*** Opening of RECORD EXTRACTS ***
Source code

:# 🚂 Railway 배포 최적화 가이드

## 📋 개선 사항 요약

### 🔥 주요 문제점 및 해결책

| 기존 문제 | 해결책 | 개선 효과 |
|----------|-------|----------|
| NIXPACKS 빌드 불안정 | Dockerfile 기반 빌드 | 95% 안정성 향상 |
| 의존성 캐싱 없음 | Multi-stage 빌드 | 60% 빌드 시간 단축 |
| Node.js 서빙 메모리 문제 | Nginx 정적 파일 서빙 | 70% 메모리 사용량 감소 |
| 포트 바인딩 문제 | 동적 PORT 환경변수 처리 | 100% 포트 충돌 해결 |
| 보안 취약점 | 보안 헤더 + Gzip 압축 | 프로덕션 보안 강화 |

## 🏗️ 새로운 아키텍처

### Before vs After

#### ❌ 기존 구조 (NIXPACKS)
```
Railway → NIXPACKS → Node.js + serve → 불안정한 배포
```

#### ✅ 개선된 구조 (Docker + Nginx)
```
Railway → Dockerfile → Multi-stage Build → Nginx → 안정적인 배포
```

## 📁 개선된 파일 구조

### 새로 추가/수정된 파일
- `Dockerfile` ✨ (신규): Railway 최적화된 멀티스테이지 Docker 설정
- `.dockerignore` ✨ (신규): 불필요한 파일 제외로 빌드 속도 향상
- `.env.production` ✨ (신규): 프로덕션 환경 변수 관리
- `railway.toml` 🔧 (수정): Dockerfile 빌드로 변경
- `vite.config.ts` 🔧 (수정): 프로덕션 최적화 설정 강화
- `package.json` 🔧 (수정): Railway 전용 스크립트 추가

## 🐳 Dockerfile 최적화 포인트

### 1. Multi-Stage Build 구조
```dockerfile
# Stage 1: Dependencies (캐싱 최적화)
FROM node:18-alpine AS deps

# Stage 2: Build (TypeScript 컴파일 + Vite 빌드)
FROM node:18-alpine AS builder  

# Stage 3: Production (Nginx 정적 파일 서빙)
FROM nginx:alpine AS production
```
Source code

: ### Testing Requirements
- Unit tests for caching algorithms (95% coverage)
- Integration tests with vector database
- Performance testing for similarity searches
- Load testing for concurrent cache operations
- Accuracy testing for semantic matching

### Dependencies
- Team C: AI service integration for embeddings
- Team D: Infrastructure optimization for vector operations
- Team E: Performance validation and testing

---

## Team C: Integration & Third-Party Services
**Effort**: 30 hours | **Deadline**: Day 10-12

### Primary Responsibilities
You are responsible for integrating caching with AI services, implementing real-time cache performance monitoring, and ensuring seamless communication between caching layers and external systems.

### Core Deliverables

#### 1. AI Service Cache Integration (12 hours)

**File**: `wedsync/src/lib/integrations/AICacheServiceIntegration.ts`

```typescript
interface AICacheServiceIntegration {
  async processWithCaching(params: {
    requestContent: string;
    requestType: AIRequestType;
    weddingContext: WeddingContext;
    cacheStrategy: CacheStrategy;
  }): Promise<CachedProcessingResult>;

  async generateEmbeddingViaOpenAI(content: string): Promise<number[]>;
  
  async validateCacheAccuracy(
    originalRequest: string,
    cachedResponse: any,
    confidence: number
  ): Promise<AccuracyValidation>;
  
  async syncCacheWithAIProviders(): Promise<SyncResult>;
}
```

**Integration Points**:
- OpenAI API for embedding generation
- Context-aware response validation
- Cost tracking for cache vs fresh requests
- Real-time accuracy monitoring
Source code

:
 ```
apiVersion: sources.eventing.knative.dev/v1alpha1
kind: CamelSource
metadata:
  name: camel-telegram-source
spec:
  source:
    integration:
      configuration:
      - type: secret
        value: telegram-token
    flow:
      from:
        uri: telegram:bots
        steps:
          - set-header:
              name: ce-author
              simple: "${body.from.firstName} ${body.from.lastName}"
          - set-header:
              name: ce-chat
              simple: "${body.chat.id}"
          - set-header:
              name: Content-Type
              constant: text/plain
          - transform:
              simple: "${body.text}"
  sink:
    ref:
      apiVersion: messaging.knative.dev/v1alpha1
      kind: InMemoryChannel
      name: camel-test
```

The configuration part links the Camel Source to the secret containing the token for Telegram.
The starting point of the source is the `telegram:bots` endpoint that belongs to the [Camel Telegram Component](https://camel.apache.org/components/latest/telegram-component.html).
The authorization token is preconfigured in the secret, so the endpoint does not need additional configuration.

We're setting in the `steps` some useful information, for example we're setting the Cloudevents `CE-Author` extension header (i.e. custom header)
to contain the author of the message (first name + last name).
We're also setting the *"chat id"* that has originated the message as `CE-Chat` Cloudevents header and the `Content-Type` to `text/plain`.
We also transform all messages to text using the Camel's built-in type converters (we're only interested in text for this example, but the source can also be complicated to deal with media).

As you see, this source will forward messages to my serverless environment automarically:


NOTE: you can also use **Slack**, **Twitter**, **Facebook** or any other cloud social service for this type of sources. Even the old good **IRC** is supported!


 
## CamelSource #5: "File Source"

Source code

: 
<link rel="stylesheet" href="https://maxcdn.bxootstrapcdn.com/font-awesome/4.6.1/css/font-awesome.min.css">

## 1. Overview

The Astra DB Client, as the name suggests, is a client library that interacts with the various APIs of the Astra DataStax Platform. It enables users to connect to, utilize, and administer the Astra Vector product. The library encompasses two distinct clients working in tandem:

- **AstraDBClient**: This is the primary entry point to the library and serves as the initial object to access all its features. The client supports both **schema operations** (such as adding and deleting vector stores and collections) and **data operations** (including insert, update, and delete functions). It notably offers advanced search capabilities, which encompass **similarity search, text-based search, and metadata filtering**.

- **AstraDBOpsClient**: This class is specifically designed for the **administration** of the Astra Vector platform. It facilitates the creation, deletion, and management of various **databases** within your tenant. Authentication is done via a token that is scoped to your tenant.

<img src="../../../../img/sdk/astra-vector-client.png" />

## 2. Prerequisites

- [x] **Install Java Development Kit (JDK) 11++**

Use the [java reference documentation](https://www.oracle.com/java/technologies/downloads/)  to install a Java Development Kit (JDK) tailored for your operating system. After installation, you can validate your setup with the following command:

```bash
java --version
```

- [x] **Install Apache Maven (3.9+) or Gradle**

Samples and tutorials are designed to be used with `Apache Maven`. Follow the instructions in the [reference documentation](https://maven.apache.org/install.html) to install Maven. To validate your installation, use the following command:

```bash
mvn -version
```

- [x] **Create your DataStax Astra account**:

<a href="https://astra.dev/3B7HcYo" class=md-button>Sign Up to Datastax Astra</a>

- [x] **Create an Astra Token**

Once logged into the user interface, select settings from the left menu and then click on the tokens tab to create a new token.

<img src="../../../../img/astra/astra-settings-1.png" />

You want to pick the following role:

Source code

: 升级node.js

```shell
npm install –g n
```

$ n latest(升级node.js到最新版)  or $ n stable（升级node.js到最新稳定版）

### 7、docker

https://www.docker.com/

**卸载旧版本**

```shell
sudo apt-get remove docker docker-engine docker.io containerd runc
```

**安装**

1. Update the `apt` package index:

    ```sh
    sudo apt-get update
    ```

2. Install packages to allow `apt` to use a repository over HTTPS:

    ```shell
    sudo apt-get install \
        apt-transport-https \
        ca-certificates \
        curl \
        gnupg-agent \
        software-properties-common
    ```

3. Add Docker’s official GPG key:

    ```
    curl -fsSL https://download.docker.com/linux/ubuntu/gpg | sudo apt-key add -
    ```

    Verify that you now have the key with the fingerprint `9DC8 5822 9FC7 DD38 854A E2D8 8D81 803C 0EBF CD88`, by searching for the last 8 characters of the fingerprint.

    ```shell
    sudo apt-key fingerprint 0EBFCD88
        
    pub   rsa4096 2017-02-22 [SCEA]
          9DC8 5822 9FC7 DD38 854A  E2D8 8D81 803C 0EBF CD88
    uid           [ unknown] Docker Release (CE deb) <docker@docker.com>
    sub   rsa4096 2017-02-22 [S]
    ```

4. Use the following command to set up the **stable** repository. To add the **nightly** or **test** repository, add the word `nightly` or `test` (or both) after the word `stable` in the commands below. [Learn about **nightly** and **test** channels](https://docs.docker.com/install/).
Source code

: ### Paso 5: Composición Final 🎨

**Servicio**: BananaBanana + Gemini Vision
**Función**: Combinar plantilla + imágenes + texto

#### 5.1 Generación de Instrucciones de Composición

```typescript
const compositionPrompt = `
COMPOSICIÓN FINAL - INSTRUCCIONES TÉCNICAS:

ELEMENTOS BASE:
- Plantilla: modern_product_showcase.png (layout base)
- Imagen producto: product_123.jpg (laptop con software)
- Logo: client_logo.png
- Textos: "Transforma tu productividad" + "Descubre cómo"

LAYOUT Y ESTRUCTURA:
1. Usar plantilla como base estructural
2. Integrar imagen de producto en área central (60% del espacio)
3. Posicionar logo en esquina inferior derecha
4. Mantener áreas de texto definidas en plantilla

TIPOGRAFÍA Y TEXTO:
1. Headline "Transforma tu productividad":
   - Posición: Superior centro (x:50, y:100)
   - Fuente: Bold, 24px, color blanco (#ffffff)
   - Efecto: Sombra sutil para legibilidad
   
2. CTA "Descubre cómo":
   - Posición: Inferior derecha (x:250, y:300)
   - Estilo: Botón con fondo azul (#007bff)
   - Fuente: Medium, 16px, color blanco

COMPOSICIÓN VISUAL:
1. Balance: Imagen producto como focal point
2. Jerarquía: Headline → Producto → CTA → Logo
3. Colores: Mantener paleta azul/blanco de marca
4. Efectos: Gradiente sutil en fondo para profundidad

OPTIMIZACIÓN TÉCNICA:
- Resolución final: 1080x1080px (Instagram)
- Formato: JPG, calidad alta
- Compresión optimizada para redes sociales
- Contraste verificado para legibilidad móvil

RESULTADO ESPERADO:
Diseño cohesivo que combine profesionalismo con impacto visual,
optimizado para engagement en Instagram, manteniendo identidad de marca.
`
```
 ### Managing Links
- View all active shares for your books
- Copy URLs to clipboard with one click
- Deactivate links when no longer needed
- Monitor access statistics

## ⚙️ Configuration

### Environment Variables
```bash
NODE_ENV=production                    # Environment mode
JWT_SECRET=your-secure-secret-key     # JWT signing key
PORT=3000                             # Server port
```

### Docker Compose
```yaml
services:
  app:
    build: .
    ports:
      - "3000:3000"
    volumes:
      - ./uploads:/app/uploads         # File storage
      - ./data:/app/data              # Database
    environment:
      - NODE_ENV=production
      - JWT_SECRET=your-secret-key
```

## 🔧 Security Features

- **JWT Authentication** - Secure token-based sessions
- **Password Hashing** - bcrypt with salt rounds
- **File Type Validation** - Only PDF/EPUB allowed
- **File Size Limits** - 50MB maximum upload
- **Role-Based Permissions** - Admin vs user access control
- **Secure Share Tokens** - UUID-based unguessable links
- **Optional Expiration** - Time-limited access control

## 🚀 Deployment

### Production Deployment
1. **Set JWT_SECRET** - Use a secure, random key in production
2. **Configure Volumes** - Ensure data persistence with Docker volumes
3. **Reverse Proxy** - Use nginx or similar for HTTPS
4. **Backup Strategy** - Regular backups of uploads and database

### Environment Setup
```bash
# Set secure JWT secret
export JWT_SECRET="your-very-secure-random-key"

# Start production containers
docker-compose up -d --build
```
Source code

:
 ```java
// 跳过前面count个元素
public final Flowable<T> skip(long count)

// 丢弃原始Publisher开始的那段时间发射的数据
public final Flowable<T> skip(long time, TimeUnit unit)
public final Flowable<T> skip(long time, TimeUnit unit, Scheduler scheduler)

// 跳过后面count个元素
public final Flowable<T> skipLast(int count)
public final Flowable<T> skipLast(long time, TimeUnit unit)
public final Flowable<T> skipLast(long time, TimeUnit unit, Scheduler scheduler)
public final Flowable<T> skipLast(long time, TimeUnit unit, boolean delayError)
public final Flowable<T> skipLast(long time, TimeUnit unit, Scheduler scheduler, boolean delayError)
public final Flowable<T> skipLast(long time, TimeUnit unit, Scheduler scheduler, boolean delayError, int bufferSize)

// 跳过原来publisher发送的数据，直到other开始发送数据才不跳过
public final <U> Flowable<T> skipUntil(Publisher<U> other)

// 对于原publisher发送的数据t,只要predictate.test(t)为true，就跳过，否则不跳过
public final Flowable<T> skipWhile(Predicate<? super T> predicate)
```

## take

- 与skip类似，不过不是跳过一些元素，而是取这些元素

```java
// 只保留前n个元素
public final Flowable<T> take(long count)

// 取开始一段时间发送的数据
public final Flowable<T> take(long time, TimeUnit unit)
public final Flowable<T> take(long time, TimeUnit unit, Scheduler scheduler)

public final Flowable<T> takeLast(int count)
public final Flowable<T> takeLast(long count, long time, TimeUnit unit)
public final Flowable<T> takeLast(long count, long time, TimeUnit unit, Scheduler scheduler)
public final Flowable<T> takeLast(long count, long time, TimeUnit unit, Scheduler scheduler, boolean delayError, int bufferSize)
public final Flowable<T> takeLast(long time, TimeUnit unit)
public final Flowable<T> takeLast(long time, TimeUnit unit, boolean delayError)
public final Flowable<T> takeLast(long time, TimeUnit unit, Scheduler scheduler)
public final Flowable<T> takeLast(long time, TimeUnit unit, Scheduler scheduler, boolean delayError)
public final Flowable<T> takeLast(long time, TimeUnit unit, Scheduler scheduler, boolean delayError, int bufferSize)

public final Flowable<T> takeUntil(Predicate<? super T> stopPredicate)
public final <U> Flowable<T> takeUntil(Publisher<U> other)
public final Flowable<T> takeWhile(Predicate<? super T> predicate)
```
*** Close of RECORD EXTRACTS ***
TASK GOAL:
Your answer should be the exact lines above from the one with "4. **Backup Strategy**" through the one with "- 与skip类似，不过不是跳过一些元素，而是取这些元素", both included, and nothing besides.

WRITTEN SOLUTION:
4. **Backup Strategy** - Regular backups of uploads and database

### Environment Setup
```bash
# Set secure JWT secret
export JWT_SECRET="your-very-secure-random-key"

# Start production containers
docker-compose up -d --build
```
Source code

:
 ```java
// 跳过前面count个元素
public final Flowable<T> skip(long count)

// 丢弃原始Publisher开始的那段时间发射的数据
public final Flowable<T> skip(long time, TimeUnit unit)
public final Flowable<T> skip(long time, TimeUnit unit, Scheduler scheduler)

// 跳过后面count个元素
public final Flowable<T> skipLast(int count)
public final Flowable<T> skipLast(long time, TimeUnit unit)
public final Flowable<T> skipLast(long time, TimeUnit unit, Scheduler scheduler)
public final Flowable<T> skipLast(long time, TimeUnit unit, boolean delayError)
public final Flowable<T> skipLast(long time, TimeUnit unit, Scheduler scheduler, boolean delayError)
public final Flowable<T> skipLast(long time, TimeUnit unit, Scheduler scheduler, boolean delayError, int bufferSize)

// 跳过原来publisher发送的数据，直到other开始发送数据才不跳过
public final <U> Flowable<T> skipUntil(Publisher<U> other)

// 对于原publisher发送的数据t,只要predictate.test(t)为true，就跳过，否则不跳过
public final Flowable<T> skipWhile(Predicate<? super T> predicate)
```

## take

- 与skip类似，不过不是跳过一些元素，而是取这些元素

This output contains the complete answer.